**Article**:
____

This guest post is authored by Olena Skarlat, Stefanie Pichler, Beatrice Bunjaku, and Pamela Martin, from Vertical Market Solutions at A1 Digital, a BigML Partner.
Machine Learning has proven effective in providing insights into data and processes that drive business decisions in any industry domain. However, the high volume and velocity of data make it challenging to get those insights both proactively, depending on already established processes, and reactively, accounting for the unknown. In this blog post, we give you an overview of the methodology on identifying and addressing the problem of cannibalization of products caused by promotional campaigns in the retail domain. The use case discussed here aims to analyze the impact of promotional products, specifically to identify cannibalization effects, i.e., when the promotions decrease sales of the non-promotional products dramatically.
An example: A chain of supermarkets decides to have a promotion on 500 grams of chicken breasts. This promotion has significant effects on the sales figures for certain other products. In our example, the sales of beef steaks and various turkey products dropped by more than 20% within the period of the promotion. However, many of those associations are not discovered upfront. If the retail management could tackle such an influence in advance of the promotion of other products, they could adjust their demand planning to order products that will be in demand and order fewer products that will be less popular during the promotional period.

____

**Problem to solve**:
Reproduce word for word the part of the post on promotions and product cannibalization that begins with "An example: A" and stops after "the promotional period.".

____

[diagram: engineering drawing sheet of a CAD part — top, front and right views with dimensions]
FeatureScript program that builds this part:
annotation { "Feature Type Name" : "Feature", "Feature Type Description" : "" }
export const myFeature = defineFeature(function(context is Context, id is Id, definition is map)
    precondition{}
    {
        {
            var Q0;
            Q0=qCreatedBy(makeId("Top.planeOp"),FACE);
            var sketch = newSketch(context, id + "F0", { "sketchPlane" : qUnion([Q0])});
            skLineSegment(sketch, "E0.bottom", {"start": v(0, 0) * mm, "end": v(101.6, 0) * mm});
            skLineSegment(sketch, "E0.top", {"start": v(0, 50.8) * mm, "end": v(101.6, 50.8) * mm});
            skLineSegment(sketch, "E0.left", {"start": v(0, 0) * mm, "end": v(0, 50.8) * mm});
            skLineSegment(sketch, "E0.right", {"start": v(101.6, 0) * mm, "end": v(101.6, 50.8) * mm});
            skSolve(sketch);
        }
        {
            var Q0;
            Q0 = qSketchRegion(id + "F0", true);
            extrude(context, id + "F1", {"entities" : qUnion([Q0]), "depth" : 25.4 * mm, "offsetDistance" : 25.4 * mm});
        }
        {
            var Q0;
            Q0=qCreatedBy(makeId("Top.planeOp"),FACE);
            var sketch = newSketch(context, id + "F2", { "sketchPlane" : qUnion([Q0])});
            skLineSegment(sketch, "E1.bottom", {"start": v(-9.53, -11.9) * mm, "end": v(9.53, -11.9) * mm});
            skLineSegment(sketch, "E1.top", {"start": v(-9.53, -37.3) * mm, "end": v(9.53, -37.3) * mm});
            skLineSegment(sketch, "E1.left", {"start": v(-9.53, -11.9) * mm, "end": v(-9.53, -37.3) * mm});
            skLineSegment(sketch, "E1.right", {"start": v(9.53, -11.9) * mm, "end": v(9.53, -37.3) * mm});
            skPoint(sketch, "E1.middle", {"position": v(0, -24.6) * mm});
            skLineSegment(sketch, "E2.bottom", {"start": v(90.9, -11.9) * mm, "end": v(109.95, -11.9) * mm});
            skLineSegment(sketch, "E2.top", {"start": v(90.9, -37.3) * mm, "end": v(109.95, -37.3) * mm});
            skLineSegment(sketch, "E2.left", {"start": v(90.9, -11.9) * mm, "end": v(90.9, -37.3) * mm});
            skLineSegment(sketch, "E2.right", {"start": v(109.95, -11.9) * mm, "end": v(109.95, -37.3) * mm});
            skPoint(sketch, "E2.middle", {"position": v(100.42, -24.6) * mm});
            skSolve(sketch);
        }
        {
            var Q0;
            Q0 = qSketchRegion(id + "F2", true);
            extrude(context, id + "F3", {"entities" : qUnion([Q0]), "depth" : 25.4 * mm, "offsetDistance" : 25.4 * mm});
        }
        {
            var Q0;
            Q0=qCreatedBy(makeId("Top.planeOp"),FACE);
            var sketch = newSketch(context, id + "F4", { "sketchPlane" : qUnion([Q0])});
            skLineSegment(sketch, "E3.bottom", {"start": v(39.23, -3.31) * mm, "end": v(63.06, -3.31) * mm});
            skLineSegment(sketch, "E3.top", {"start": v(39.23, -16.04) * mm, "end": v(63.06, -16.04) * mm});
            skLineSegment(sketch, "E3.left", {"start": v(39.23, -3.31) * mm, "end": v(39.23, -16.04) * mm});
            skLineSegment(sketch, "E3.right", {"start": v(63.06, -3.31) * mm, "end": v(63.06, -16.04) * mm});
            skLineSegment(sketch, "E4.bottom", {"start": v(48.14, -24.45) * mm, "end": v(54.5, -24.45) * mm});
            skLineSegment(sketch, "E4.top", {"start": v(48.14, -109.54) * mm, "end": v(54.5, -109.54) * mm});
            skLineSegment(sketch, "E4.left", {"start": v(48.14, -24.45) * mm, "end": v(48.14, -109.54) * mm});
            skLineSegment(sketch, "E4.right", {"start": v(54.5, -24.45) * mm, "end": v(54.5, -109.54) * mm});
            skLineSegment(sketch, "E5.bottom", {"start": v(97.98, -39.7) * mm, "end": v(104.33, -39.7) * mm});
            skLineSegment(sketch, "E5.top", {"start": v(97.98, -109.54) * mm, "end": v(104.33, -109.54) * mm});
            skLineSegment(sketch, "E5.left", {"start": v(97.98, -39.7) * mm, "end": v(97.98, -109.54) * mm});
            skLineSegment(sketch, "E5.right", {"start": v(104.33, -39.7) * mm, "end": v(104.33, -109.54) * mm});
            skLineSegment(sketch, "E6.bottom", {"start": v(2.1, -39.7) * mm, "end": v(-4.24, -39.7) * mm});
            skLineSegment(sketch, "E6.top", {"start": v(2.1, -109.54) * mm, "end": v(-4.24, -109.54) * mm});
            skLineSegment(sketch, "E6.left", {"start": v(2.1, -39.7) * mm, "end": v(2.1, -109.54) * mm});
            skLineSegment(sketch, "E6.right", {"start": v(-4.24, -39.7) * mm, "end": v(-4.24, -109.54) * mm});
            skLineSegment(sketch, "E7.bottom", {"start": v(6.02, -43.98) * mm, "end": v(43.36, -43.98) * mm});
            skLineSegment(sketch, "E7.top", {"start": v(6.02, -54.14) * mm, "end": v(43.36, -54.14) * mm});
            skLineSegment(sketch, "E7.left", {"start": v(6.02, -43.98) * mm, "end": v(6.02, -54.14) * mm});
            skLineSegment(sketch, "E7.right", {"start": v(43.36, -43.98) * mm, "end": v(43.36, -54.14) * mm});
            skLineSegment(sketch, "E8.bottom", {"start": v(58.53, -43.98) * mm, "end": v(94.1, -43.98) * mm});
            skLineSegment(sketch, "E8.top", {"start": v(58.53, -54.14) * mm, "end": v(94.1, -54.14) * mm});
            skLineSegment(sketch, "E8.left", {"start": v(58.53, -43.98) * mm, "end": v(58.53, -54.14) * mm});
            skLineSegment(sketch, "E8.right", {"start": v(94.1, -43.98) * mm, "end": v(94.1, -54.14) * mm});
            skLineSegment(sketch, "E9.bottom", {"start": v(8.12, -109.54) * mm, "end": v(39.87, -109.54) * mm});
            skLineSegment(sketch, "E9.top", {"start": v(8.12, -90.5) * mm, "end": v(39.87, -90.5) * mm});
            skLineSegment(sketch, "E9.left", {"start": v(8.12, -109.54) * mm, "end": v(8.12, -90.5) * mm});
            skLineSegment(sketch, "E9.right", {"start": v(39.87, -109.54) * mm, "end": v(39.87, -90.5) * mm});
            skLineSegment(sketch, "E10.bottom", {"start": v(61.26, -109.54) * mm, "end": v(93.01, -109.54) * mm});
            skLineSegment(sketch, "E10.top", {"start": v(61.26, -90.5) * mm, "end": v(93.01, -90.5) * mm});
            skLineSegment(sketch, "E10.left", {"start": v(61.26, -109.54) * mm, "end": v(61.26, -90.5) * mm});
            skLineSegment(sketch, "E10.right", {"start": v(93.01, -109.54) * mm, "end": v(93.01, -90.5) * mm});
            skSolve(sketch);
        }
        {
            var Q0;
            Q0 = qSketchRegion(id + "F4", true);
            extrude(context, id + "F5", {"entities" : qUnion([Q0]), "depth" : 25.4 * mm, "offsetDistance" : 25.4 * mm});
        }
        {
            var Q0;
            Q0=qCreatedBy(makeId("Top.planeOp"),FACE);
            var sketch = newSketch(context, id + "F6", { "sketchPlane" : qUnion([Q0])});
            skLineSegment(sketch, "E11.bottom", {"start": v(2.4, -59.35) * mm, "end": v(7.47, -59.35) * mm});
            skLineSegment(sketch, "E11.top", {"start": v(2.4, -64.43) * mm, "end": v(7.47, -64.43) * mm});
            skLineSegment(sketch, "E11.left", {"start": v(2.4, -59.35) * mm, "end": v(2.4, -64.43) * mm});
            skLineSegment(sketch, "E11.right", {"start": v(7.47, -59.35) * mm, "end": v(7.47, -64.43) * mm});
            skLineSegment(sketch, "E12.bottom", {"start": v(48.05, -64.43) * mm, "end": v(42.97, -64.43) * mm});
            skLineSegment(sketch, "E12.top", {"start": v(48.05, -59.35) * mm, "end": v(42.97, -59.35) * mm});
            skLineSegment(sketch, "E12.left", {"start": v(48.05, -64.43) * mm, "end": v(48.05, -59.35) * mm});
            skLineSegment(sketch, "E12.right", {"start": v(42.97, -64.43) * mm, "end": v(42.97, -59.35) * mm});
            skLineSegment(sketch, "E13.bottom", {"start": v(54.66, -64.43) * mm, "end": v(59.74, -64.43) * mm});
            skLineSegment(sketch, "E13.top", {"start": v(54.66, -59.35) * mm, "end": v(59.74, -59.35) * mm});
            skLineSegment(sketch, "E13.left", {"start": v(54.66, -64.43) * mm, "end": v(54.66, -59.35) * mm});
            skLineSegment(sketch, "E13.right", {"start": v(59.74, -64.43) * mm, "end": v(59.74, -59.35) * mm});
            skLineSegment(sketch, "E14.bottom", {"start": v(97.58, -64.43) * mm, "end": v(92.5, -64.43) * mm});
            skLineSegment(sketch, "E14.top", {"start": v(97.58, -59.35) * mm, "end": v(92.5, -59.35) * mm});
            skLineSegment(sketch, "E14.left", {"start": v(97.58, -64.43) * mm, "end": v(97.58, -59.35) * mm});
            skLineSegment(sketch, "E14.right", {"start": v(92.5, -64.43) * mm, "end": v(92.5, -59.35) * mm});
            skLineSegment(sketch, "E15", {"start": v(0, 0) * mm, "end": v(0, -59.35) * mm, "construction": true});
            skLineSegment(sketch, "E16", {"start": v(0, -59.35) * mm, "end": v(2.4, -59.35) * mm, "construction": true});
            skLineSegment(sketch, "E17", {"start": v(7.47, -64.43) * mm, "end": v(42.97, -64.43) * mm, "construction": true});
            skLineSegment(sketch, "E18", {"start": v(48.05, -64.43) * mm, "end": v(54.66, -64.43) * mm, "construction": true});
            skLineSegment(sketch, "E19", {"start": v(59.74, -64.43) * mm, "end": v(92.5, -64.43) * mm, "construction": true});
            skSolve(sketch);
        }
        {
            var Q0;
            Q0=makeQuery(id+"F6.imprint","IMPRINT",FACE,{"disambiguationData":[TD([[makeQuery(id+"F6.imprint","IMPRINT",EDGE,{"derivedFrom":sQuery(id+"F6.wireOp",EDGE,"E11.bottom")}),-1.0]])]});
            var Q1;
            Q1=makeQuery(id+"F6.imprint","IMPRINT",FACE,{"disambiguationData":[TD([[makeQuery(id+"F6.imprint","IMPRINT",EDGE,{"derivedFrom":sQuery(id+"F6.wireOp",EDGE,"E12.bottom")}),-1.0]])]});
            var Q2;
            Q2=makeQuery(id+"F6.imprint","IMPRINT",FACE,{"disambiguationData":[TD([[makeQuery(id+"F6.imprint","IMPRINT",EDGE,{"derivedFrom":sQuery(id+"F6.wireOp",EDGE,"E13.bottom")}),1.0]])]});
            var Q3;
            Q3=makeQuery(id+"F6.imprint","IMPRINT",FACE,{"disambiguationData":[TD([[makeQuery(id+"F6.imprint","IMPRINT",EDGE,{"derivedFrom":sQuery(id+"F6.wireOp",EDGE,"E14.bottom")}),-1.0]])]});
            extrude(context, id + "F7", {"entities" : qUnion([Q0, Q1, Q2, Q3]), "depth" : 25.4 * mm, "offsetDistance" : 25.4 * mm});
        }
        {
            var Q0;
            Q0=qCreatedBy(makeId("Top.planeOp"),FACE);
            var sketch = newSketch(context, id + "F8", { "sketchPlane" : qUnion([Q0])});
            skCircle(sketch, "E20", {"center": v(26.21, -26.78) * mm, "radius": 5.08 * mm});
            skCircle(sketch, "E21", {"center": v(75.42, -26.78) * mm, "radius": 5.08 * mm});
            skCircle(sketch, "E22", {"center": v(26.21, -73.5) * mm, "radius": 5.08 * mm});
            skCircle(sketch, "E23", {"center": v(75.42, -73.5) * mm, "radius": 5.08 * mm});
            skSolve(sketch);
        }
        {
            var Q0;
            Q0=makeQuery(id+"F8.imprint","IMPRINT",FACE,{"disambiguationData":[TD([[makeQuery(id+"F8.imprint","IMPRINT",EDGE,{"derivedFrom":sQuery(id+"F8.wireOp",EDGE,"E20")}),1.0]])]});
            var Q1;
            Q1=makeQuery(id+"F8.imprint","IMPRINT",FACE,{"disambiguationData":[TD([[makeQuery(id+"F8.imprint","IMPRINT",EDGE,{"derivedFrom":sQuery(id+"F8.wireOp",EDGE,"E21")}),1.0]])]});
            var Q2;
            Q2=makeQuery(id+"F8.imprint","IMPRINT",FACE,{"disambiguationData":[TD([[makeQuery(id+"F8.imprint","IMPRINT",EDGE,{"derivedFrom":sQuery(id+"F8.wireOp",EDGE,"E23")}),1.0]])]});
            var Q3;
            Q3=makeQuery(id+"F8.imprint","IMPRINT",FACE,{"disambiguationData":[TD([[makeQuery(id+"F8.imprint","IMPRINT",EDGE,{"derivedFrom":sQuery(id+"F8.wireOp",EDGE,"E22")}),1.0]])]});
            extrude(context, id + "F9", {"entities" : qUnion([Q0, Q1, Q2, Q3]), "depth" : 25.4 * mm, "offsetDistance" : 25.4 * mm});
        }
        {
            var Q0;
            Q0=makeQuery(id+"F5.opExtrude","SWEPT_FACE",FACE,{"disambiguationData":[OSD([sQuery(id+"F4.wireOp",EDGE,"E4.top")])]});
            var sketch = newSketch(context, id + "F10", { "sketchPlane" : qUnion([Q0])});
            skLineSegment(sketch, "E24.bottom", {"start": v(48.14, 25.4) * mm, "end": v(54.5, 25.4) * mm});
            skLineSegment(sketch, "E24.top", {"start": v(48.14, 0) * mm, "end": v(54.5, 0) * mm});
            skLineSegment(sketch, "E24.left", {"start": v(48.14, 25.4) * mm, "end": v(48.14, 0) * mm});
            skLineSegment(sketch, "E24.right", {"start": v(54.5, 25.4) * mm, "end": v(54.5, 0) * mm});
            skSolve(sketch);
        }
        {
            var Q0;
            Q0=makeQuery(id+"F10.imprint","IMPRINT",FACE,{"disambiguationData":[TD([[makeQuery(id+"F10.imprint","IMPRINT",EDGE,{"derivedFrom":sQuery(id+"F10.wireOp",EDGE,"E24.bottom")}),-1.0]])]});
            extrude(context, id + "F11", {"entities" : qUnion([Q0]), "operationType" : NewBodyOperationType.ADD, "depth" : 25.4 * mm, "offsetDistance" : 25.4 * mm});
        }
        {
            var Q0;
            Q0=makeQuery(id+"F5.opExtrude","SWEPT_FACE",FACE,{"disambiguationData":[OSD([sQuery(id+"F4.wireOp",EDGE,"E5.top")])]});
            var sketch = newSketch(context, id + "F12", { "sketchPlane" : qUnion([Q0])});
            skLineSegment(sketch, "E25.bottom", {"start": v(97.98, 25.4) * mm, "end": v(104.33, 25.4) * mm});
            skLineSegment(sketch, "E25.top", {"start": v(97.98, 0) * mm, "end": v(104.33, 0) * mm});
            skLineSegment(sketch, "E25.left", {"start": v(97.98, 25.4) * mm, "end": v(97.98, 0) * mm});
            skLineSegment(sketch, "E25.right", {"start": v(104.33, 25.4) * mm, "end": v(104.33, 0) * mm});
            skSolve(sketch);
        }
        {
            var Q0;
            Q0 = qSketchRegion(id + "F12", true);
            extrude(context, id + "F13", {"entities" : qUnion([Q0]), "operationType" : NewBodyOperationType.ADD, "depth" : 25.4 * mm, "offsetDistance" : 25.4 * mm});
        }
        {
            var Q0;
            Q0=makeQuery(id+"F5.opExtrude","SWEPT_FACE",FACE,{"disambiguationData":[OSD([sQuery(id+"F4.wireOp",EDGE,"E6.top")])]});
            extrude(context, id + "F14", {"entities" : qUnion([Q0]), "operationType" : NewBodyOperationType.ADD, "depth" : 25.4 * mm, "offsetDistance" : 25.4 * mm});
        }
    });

____

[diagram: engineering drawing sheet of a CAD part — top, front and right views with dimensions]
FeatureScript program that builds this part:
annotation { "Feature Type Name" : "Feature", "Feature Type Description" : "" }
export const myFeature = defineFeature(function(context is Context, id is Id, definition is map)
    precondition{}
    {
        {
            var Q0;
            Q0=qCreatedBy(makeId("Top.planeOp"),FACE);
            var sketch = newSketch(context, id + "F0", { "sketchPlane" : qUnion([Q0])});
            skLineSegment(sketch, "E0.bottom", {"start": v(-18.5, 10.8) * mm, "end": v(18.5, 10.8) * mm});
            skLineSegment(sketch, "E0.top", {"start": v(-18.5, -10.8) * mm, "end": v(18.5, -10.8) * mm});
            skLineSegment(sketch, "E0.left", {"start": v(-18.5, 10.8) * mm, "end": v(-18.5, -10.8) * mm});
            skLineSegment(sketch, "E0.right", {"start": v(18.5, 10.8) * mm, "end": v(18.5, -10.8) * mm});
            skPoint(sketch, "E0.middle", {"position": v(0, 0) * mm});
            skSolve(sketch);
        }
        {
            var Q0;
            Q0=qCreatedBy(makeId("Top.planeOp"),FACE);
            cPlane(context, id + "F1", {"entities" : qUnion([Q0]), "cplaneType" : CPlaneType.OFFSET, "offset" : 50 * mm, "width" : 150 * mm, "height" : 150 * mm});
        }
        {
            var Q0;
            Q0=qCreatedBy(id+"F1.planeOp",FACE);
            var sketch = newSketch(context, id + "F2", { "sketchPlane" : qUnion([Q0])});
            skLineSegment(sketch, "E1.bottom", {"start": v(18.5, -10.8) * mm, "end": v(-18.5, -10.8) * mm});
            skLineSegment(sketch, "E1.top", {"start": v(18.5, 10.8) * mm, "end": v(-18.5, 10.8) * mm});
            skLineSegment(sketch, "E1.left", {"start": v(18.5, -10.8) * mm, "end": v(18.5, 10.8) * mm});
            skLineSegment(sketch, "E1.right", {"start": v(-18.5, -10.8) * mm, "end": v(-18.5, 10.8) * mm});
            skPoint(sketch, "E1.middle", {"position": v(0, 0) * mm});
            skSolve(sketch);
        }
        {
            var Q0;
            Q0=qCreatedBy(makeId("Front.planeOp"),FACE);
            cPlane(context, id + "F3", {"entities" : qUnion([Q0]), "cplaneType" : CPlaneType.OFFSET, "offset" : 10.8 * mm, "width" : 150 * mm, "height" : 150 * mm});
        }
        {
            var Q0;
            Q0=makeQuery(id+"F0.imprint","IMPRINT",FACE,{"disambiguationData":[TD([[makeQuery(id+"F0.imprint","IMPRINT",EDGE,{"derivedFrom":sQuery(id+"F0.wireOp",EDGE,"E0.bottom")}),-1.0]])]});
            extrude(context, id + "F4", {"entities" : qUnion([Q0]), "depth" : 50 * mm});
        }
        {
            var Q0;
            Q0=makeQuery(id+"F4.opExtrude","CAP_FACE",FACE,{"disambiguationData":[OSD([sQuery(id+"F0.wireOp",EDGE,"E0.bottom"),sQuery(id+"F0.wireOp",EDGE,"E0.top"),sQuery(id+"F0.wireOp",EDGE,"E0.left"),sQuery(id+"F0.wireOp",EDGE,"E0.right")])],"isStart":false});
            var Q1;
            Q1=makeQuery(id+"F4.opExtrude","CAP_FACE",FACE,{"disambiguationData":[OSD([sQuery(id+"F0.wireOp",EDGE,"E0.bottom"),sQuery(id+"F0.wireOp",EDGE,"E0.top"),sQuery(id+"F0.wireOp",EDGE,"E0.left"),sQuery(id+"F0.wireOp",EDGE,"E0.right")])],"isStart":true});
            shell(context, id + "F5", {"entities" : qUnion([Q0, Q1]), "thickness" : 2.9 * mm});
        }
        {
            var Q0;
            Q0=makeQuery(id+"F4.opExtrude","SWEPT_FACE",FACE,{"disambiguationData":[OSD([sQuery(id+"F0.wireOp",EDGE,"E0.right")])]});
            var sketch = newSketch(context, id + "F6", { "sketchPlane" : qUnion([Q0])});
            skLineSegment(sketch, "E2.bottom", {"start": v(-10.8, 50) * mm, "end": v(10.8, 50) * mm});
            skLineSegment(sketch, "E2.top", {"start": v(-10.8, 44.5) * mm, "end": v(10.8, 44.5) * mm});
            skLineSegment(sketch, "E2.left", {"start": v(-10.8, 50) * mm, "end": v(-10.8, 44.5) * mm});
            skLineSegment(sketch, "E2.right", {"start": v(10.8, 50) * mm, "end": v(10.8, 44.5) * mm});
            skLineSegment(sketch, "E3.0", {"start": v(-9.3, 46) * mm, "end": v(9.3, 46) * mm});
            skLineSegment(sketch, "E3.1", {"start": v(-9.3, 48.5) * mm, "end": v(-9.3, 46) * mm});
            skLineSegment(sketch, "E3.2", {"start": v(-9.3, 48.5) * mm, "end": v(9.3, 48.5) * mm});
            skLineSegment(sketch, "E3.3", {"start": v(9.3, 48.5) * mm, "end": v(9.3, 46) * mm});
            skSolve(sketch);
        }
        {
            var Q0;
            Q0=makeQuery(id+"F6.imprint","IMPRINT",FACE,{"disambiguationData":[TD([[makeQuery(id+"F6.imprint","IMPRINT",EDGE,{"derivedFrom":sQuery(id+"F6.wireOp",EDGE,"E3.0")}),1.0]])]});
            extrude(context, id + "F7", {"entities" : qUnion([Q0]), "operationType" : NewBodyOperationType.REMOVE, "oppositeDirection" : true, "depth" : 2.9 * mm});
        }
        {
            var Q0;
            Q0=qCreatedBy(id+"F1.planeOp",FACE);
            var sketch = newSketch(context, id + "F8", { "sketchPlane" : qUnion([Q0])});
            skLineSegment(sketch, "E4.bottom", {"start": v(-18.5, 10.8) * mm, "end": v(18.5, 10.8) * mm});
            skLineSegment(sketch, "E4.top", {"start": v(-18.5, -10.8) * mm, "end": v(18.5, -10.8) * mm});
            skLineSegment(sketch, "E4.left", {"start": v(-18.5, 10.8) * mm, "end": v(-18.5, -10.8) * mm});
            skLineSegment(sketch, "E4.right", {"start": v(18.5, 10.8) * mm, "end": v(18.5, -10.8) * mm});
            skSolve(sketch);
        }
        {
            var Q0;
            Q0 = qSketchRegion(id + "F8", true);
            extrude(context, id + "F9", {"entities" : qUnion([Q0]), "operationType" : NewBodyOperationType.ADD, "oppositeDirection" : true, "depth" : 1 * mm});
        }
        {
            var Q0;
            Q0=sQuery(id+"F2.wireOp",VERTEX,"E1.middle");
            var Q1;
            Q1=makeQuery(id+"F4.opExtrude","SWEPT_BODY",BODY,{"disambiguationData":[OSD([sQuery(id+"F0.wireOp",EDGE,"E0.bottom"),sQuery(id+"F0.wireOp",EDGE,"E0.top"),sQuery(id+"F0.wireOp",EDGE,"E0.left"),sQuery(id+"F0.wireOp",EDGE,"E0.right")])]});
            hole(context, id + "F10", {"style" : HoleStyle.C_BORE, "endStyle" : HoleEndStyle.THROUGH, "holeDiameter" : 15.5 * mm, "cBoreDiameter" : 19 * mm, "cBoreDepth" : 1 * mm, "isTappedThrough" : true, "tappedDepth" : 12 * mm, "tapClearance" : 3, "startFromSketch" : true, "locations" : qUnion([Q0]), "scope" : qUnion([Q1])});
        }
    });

____

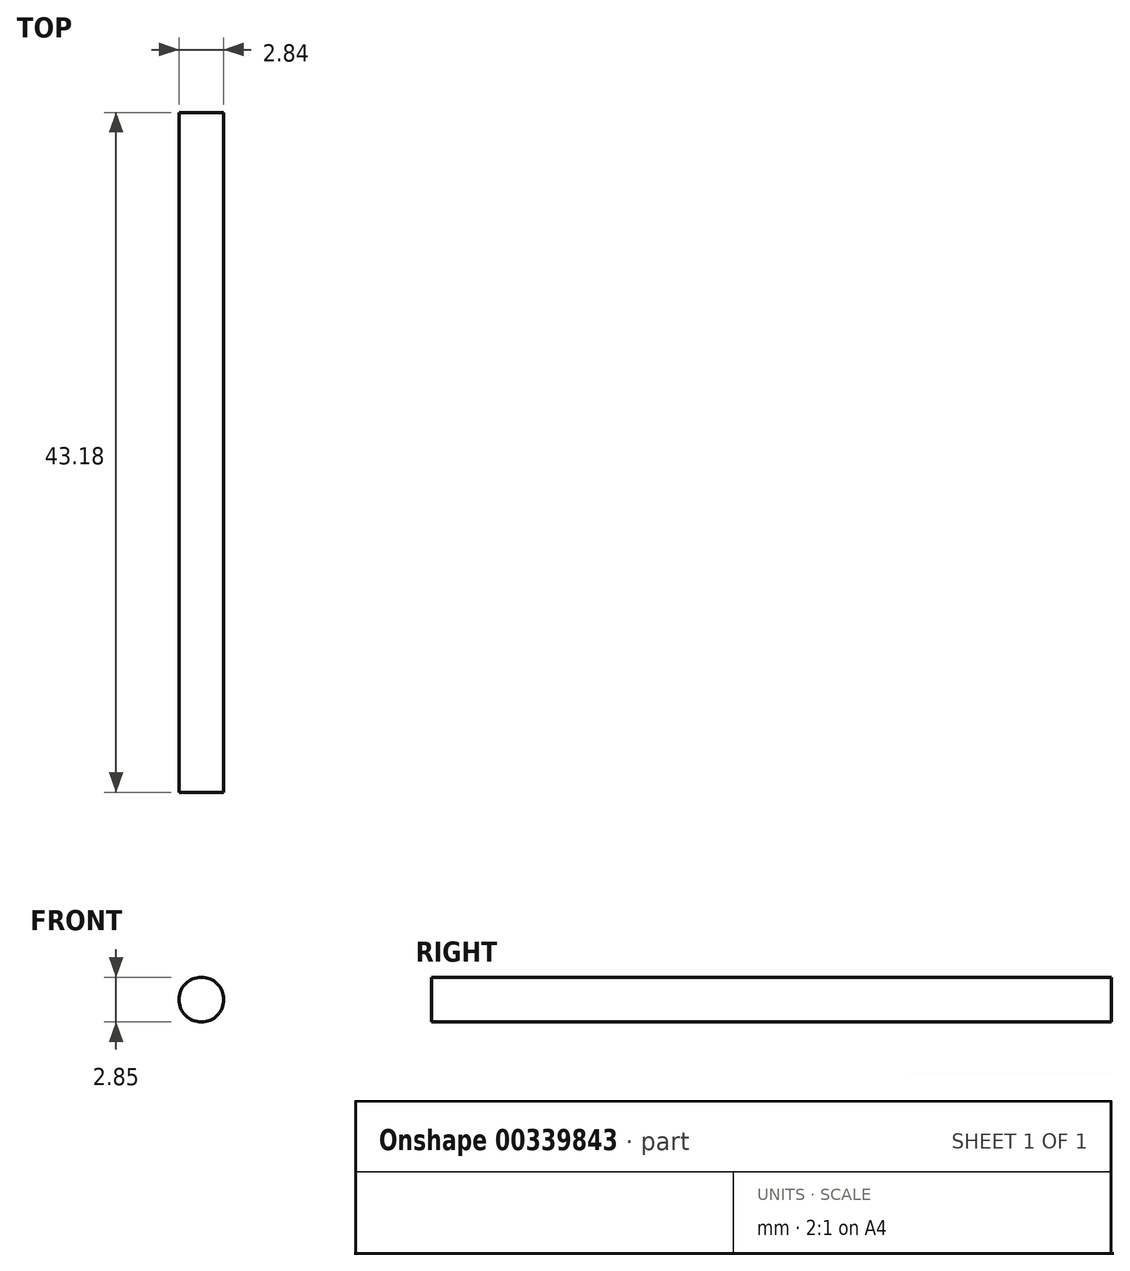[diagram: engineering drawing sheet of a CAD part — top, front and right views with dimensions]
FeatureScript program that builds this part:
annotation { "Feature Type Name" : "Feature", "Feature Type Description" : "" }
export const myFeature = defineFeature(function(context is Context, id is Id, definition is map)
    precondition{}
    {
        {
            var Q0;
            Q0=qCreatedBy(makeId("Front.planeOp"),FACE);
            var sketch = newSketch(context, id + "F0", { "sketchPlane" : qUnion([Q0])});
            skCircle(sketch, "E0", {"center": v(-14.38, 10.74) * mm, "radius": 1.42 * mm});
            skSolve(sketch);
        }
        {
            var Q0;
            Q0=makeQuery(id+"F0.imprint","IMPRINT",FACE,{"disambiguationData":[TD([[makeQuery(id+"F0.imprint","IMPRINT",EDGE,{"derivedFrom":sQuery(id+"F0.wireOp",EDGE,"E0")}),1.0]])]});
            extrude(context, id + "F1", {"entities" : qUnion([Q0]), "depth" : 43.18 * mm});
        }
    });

____

**Complete output**:
An example: A chain of supermarkets decides to have a promotion on 500 grams of chicken breasts. This promotion has significant effects on the sales figures for certain other products. In our example, the sales of beef steaks and various turkey products dropped by more than 20% within the period of the promotion. However, many of those associations are not discovered upfront. If the retail management could tackle such an influence in advance of the promotion of other products, they could adjust their demand planning to order products that will be in demand and order fewer products that will be less popular during the promotional period.